**TEXTE PRÉSENTÉ**
──────────────────────────────
Mais pourquoi la France, par exem­ple, paierait-elle des mon­tants con­sid­érables de R & D (autre­fois 30 % du bud­get d’armement, aujourd’hui plutôt 20 %) pour faire dévelop­per en France des matériels nou­veaux, alors que des matériels de même nature exis­tent, en par­ti­c­uli­er aux États-Unis (qui con­sacrent, eux, 30 à 50 % de leur bud­get d’armement à la R & D, voulant faire la course en tête sur tous les sujets) ? 

TRAITER LA DÉFENSE NATIONALEMENT

C’est indis­pens­able pour les matériels essen­tiels de la dis­sua­sion, pour lesquels il n’y a pas de vendeur (propul­sion et armes nucléaires), et c’est jugé néces­saire pour cer­tains arme­ments con­ven­tion­nels, dont les mis­siles ou les satel­lites, quand on craint de ne pas obtenir d’un vendeur étranger une garantie durable d’indépendance d’emploi.

“ La R & D d’armement ne peut être payée que par l’État ”

Il faut savoir que, par exem­ple, on ne peut emmen­er sur un théâtre d’opérations extérieur un mis­sile antichar tout sim­ple acheté à notre plus grand allié, sans obtenir son autorisation. 

Et pas besoin de sor­tir de Poly­tech­nique pour com­pren­dre qu’il faut traiter le chiffre nationale­ment, et plus générale­ment la cyberdéfense, et que la sûreté des com­posants élec­tron­iques et des sys­tèmes d’exploitation issus du marché inter­na­tion­al est encore moins prévis­i­ble que le marché de l’armement.

Le gou­verne­ment et le Par­lement con­sid­èrent donc qu’il faut une autonomie nationale raisonnable en matière d’armement, et don­nent à la DGA la mis­sion de pro­pos­er et les moyens d’appliquer, via des con­trats de R & D nationaux ou en coopéra­tion européenne, la poli­tique indus­trielle d’armement correspondante. 

Mutatis mutan­dis, ce proces­sus est mis en œuvre dans tous les pays, et la gamme de pro­duits disponibles dans l’industrie nationale y est pro­por­tion­nelle aux dépens­es de R & D de l’État pen­dant les dix ou vingt années précé­dentes, chez les monopoleurs nationaux correspondants. 

ÉTATS DÉVELOPPEURS ET ÉTATS CLIENTS

Il y a quelques con­tre-exem­ples anciens (Exo­cet et Cro­tale dont le développe­ment a été payé par un client export) ou mod­ernes (quand l’industriel a pu con­sid­ér­er qu’il avait un marché suff­isam­ment prévis­i­ble dans le rem­place­ment de ses four­ni­tures de la généra­tion précédente).
──────────────────────────────
**CONSIGNE 1**
Citez textuellement le passage du texte sur la R & D d'armement qui commence aux mots « Il y a quelques » et qui s'arrête après « la généra­tion précédente). ».
**CONSIGNE 2**
Répondez brièvement aux questions suivantes sur le texte sur la R & D d'armement.
(a) Quelle part de son budget d'armement la France consacre-t-elle aujourd'hui à la R & D ?
(b) Quels matériels essentiels de la dissuasion n'ont pas de vendeur ?
(c) Quels sont les deux contre-exemples anciens dont le développement a été payé par un client export ?

**DONNÉES FOURNIES**
──────────────────────────────
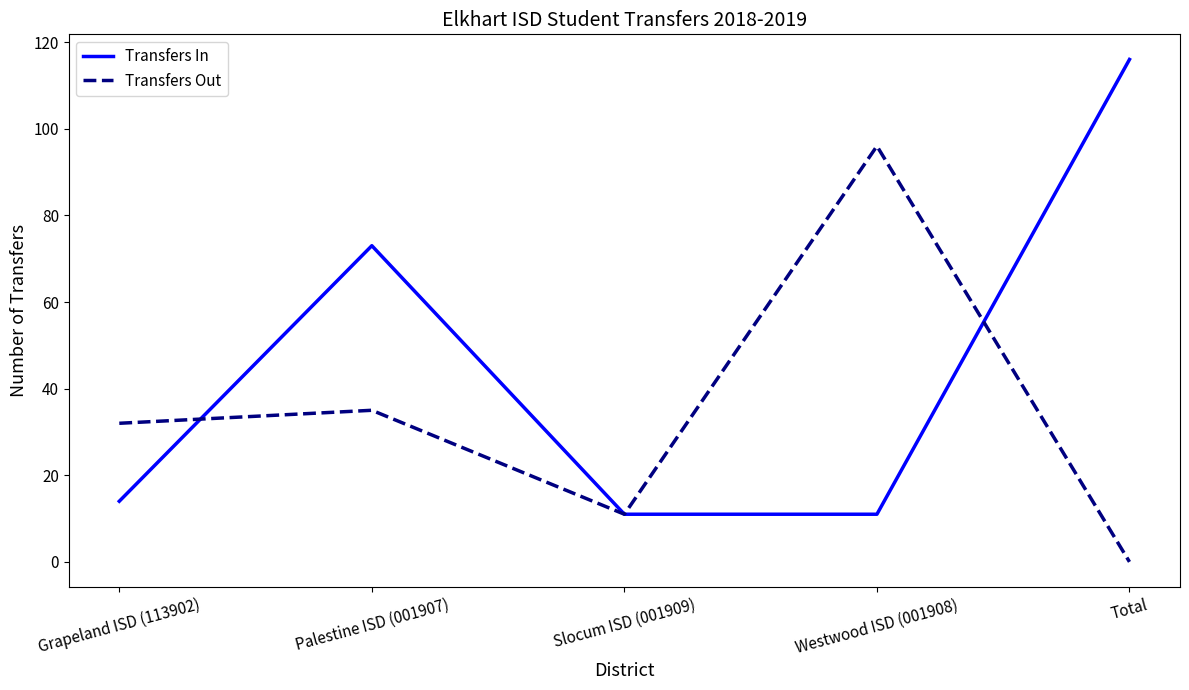

Is it true that Transfers In equals 21 at Grapeland ISD (113902)?

False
──────────────────────────────
**RÉPONSE 1**
Il y a quelques con­tre-exem­ples anciens (Exo­cet et Cro­tale dont le développe­ment a été payé par un client export) ou mod­ernes (quand l’industriel a pu con­sid­ér­er qu’il avait un marché suff­isam­ment prévis­i­ble dans le rem­place­ment de ses four­ni­tures de la généra­tion précédente).

**RÉPONSE 2**
(a) Plutôt 20 %.
(b) La propulsion et les armes nucléaires.
(c) Exocet et Crotale.